Just a series of old-unix-guy tricks that I half-remembered from the last time that I had to do it. The result is still bitchin though. My log files have the variable with the bad value on one line, and the value in question on the next line - d'oh! The variable names all have the same prefix, so I realized that I could grep or sed for that. Then all I had to do was find a way to grab the next line and do stuff with it to pull out the bad value in question. To make a single line printout with the time, date, variable name, and value, my command line turned out to be:

sed -n '/PREFIX/{N;s/\n//;p}' 20121022_123632.msg | awk '{print $2 "\t" $3 "\t" $8 "\t" $NF}' > output_file.txt

Update: I have since continued to work this problem, and have come up with another solution involving only awk. The reason was that I wanted to use my command line with a recursive find such that I could run this command line on each file found, depositing the results for each found file back into a new file in the same directory as each found file with the same name as the found file but with a new suffix. I could either use xargs or use the -exec feature of find to run the command line on the results. What several hours of trying taught me was that piping things between sed and awk wasn't possible to do under either find -exe or xargs. Eventually, I found a way to do all the line manipulation in awk with a single command line without piping and then use it with find -exec which has a much nicer argument expansion capability than xargs. Here's the final result:

find . -name "KEYWORD*.log" -execdir awk '/PREFIX/{printf $2"\t"$3"\t"$8"\t">>"{}.ALARMS";getline;print $NF>>"{}.ALARMS"}' {} \;

The key features here are: 1) regex for matching just like sed, 2) the use of printf to print the result from the first line without a carriage return so that the next thing printed (from the next line) would be printed with the result from the first line, 3) the use of getline to just freaking get the next line, and do a print tailored just to that line, 4) the use of >> for each print statement for the filename (and the fliename *has* to be in quotes, but hahaha find -exec graciously expands the {} to form the filename with the new suffix right in the awk script, as well as sending the filename to awk as the final argument). 5) -execdir instead of -exec which causes the command to be run in the directory where the file was found (and thus the result to be deposited in the same directory)

The Conclusion: After coming up with that bitchin find command and thoroughly testing it on my own system using Cygwin, it bombed when I ran it on the server. That one may be running BSD or something (although I'm not sure since a man for awk on that system returns the page for gawk). The failure that I got was a syntax error on the expanded result.
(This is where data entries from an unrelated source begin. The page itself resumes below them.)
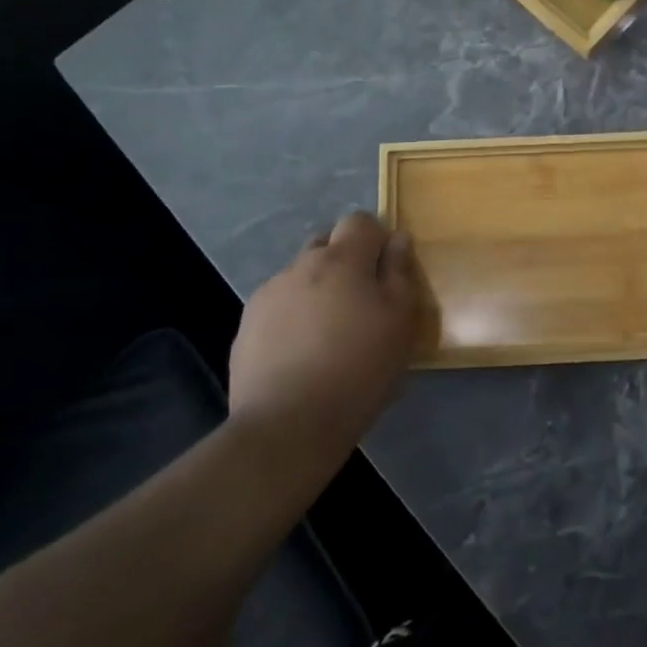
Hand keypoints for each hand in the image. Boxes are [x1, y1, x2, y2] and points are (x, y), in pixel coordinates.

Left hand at [228, 212, 421, 449]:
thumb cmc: (359, 369)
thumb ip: (400, 273)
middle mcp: (300, 265)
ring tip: (330, 333)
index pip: (360, 221)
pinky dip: (295, 316)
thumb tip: (397, 240)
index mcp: (341, 259)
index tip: (387, 270)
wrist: (287, 426)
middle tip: (362, 301)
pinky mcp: (247, 326)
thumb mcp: (400, 321)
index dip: (377, 238)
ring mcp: (268, 295)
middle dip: (346, 260)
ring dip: (318, 289)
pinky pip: (280, 305)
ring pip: (301, 276)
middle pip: (327, 243)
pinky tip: (303, 352)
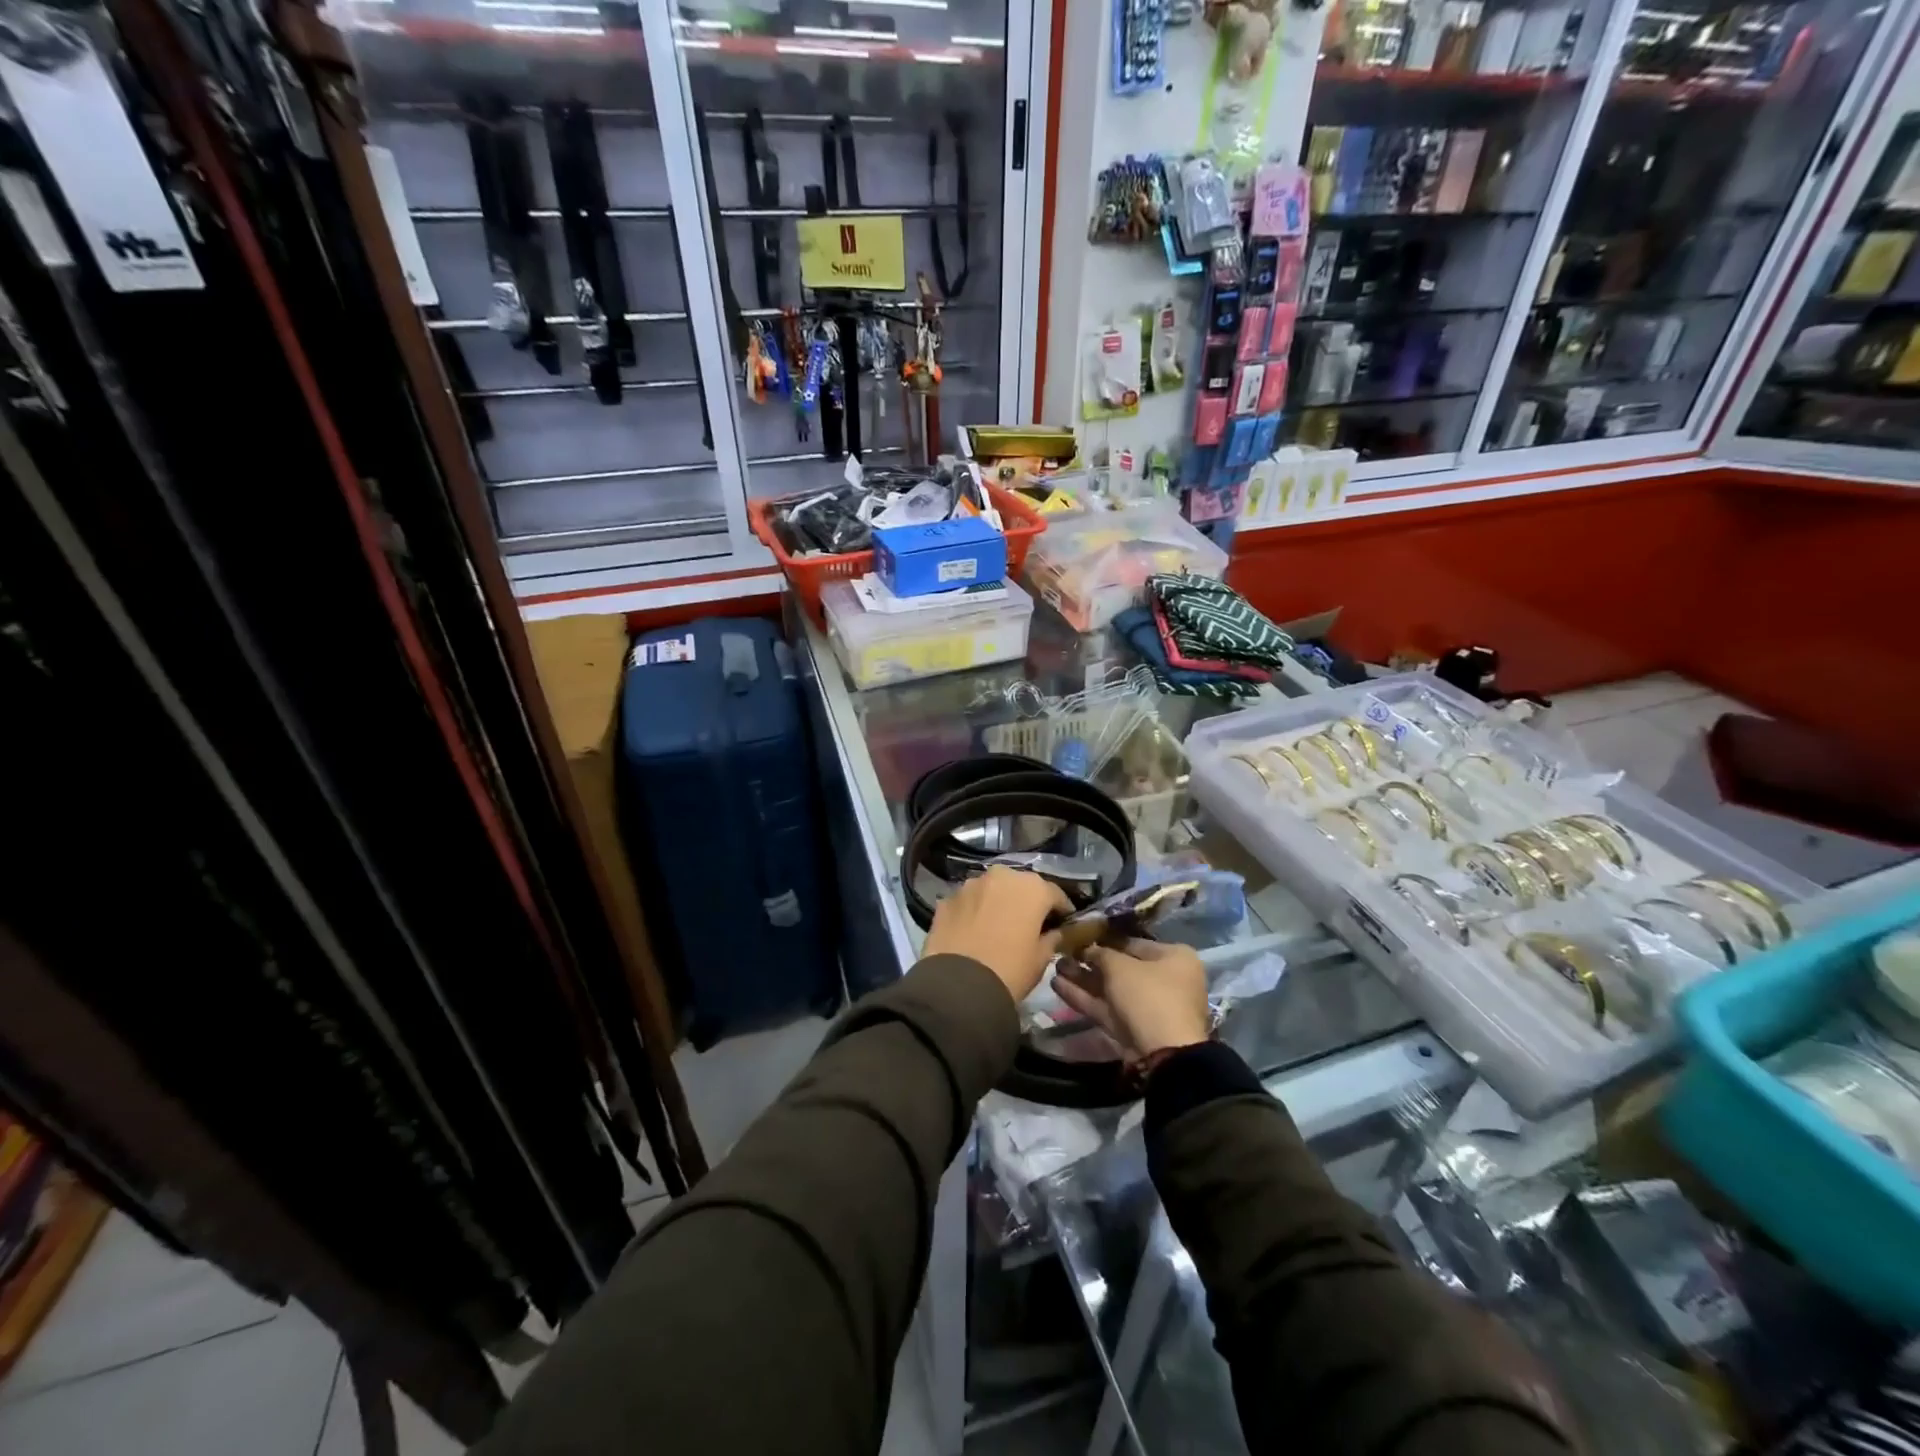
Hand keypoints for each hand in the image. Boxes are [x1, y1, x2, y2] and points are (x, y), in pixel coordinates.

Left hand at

For some reason, even though I fed the following into my -execdir in find,:

awk '/PREFIX/{printf $2"\t"$3"\t"$8"\t">>"{}.ALARMS";getline;print $NF>>"{}.ALARMS"}' {}

The syntax error that I got back would show an extra ./ prepended to the expanded command line being fed to awk:

awk: syntax error in: './/PREFIX/{printf $2"\t"$3"\t"$8"\t">>"input_file.ALARMS";getline;print $NF>>"input_file.ALARMS"}'

The expanded filenames were always correct, and I tried escaping a bunch of stuff to no avail. In the end, getting rid of the expansions for the output file and just using a generic hard-coded output file name mysteriously fixed the problem, and worked out better in the end. So, in the end, I had to go with this:

find . -name "KEYWORD*.log" -execdir awk '/PREFIX/{printf $2"\t"$3"\t"$8"\t">>"ALARMS.txt";getline;print $NF>>"ALARMS.txt"}' {} \;